Bolshevik Land Reforms

famine


Land reform was very important to the Bolsheviks. Support from the peasants was needed if the fragile Bolshevik government was going to survive – hence why they agreed that they would hand over control of the land to the peasants in the form of state collective farms. The Provisional Government had failed to do address the land issue and what the Bolsheviks offered to the peasants, while not completely acceptable, was better than having no input on what land could be used for. The peasants wanted land divided up into millions of small holdings while the Bolsheviks put their faith in collective farms worked on by the peasants on behalf of the people.

 

By the time of the Russian Revolution more than 80% of Russia’s population lived on the land. Equipment was still medieval and inefficient as horse-pulled ploughs were commonly used. The amount of crops produced barely covered what was needed by the families producing it in the countryside let alone produce the food that was required by those in the cities. Crop failure was common and it is estimated that 50% of the peasants in Russia lived below the subsistence level.

 

Lenin knew that if the Bolshevik Revolution was going to succeed he needed to do a number of things.

 

 

1.    Win over the peasants by offering them the land that the Provisional Government had failed to do. While land was not exactly handed over to the peasants, land reform meant that those who worked on the land after the Bolshevik Revolution had a much greater input into the way that land was farmed. The state collective farms may not have been ideal for the peasants but they were better than what had existed before.

 

 

2.    Make sure that the workers in the cities had enough food to eat to ensure that the factories could be kept working.

 

 

3.    Lenin knew that he had to offer a great deal of many things to both workers and peasants if the Bolshevik Revolution was to embed itself in Russia.

 

 

In November 1917, the Bolsheviks issued a land decree, which was one of over 190 decrees issued in the first six months of the Bolshevik government’s existence. This decree stated that:

 

·         There could be no private ownership of land.

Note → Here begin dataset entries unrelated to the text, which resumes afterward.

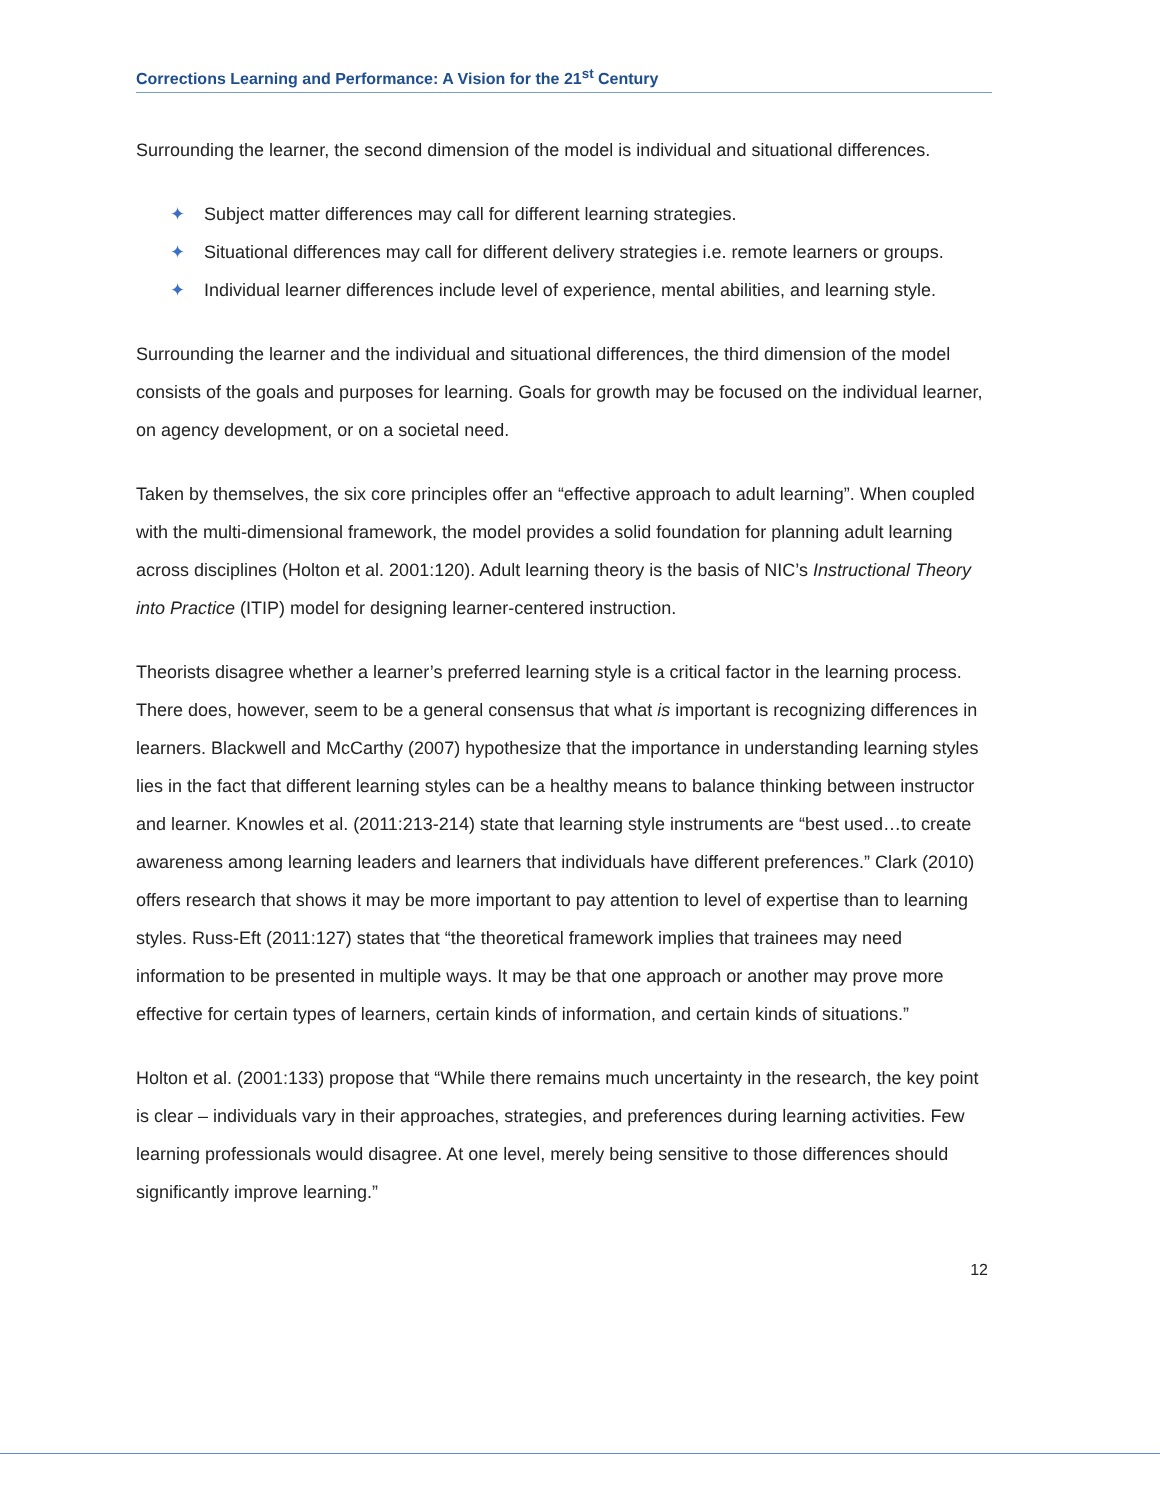Corrections Learning and Performance: A Vision for the 21<sup>st</sup> Century
Surrounding the learner, the second dimension of the model is individual and situational differences.
✦ Subject matter differences may call for different learning strategies.
✦ Situational differences may call for different delivery strategies i.e. remote learners or groups.
✦ Individual learner differences include level of experience, mental abilities, and learning style.
Surrounding the learner and the individual and situational differences, the third dimension of the model consists of the goals and purposes for learning. Goals for growth may be focused on the individual learner, on agency development, or on a societal need.
Taken by themselves, the six core principles offer an “effective approach to adult learning”. When coupled with the multi-dimensional framework, the model provides a solid foundation for planning adult learning across disciplines (Holton et al. 2001:120). Adult learning theory is the basis of NIC’s Instructional Theory into Practice (ITIP) model for designing learner-centered instruction.
Theorists disagree whether a learner’s preferred learning style is a critical factor in the learning process. There does, however, seem to be a general consensus that what is important is recognizing differences in learners. Blackwell and McCarthy (2007) hypothesize that the importance in understanding learning styles lies in the fact that different learning styles can be a healthy means to balance thinking between instructor and learner. Knowles et al. (2011:213-214) state that learning style instruments are “best used…to create awareness among learning leaders and learners that individuals have different preferences.” Clark (2010) offers research that shows it may be more important to pay attention to level of expertise than to learning styles. Russ-Eft (2011:127) states that “the theoretical framework implies that trainees may need information to be presented in multiple ways. It may be that one approach or another may prove more effective for certain types of learners, certain kinds of information, and certain kinds of situations.”
Holton et al. (2001:133) propose that “While there remains much uncertainty in the research, the key point is clear – individuals vary in their approaches, strategies, and preferences during learning activities. Few learning professionals would disagree. At one level, merely being sensitive to those differences should significantly improve learning.”
12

·         Land could not be sold, leased or mortgaged.

·         All privately owned land was to be confiscated by the government with no compensation paid. This included monastic land, land owned by the Romanovs, land owned by the nobility, land owned by government ministers who were not nobles, private estates and church land. All of this land was “to be placed at the disposition of the workers who cultivate them”.

 

Confiscated land was handed over the land committees and district soviets. They stated that land could only be worked on by the people who physically worked on that land. They were not allowed to hire out labour. In 1921 an unknown person – presumably someone from a landed family – wrote:

 

“December 23rd: Maria received a telegram from the Second Estate. It is the same there as in the First Estate: the peasants have taken over the land, the livestock, the house etc. I received a letter from Mary. The peasants came to her father with a copy of the new decrees, which say that the land must at once be divided up among them, and quite politely asked him to divide it up for them, as they knew he would do it best.”

 

One thing that the land reforms did highlight was the disparity that was found among the peasants in terms of who was successful and who was not. Those who for whatever reason had been successful – in comparative terms – were seen by the majority of other peasants as being not better than the land owners who had charged high rents for frequently poor land. Even ‘Izvestia’, the Bolshevik newspaper, commented about gangs of poor peasants breaking into the seed banks of successful peasants and taking the grain they wanted. This frequently led to fights and even deaths. It was, of course, a mutual dislike between the two groups that Stalin was to play on during collectivisation.